Exit of College Lenders Sets Off Scramble To Fill Breach

Most lenders rely on the securitization of debt to generate enough cash to issue student loans. This process turns ordinary loans into securities, just like stocks, so they can be bought and traded on the debt markets. But lenders have been unable to securitize any loan made after Oct. 1, when a cut in federal subsidies to lenders went into effect. A few weeks later, the credit crunch that began among troubled mortgage securities started to ripple across the student loan industry. Both developments dried up investor appetite for student loans.

I’m surprised the level of inflation is not higher than it is, given just how much credit and debt there is rolling around in the economy. Seems like everyone is stretching themselves too thin, like not enough butter on too much toast, to paraphrase Tolkien. All this debt permeating the economy is a real problem, but what is the remedy? Letting large companies and even entire sectors of the economy fail (just try to get a subprime loan these days, it’s impossible) seems distasteful, but wouldn’t it be worse to bail them out? At that point you’re just throwing money at buggy manufacturers when Henry Ford is firing up the assembly line. Let them fail and free up those resources for the rest of the economy.

At least, that’s my inclination. Lots of people that seem to know more about this stuff than me keep telling me that many of these companies can’t fail, because they’re all intertwined with each other, so if one goes down it’s like a big house of cards. And it’s all fine and good to lose the sub-prime mortgage lenders, but if all of the lenders go down then we have some serious issues with liquidity in the economy.

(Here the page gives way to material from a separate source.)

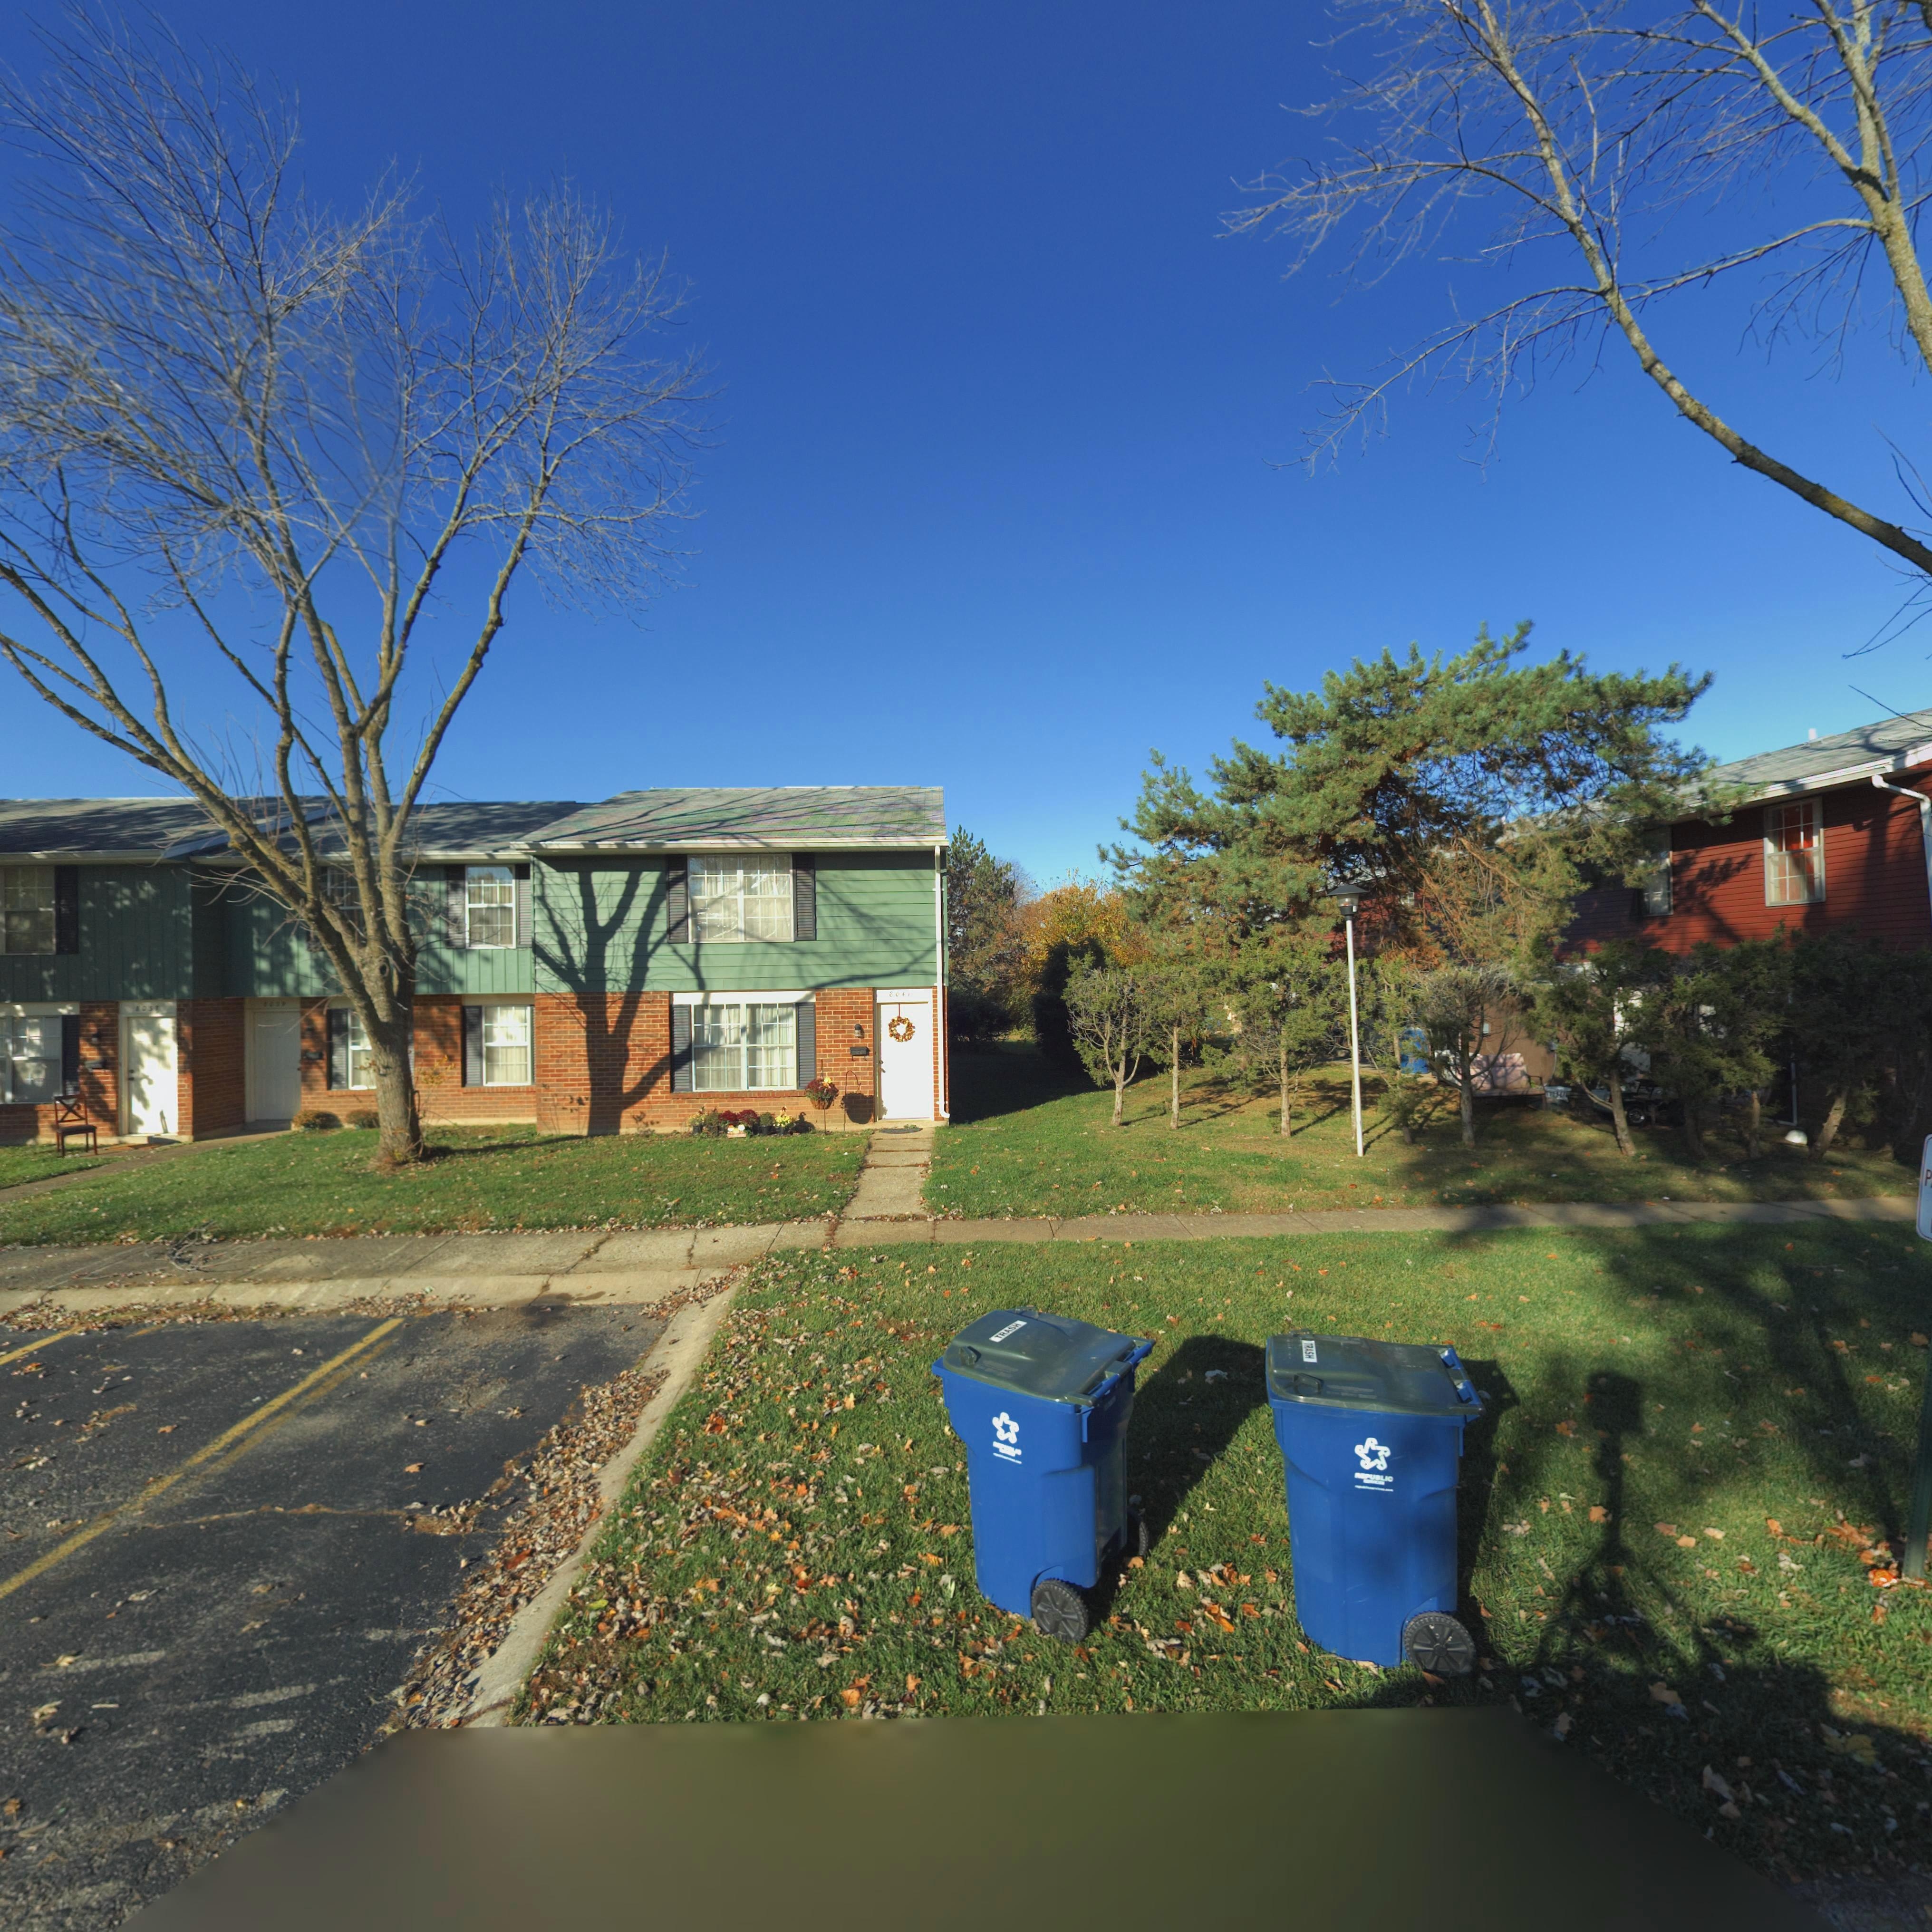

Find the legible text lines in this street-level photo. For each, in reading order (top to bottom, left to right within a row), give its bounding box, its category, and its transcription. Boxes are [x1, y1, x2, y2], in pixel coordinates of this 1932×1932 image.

[889, 990, 911, 997] StreetNumber: 8041
[263, 1000, 286, 1007] StreetNumber: 8039
[135, 1004, 160, 1012] StreetNumber: 8037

One Response to “The most important paragraph I’ve read all week”

  1. Geof F. Morris Identicon Icon Geof F. Morris Says:

    Been thinking about this myself. I think you want to help people who can pay for a house stay in a house—if they can afford their house with a 30-year, fixed-APR, government-secured loan, let’s help them stay in their house. There is a social good to keeping those folks in their homes. But as for speculators and people who were clearly trying to live well above their means, well … sorry.

    Now, as for the companies who over-extended, the issue is, as you note, far thornier. But we made it through the S&L crisis, y’know? The cure for market liquidity is going to be artificially low interest rates, which was part of the problem in the first place. [The far, far larger issue was that the securitization of mortgages as re-packaged financial instruments made the process of making a loan offer into a commission game, which meant that the people out in the field making the loan offers to folks had a significant benefit to fudging the numbers to make their commission.] Also, this will certainly drive inflation and other nasty things, but I’m afraid of financial system failure being a worse ill than all that, y’know?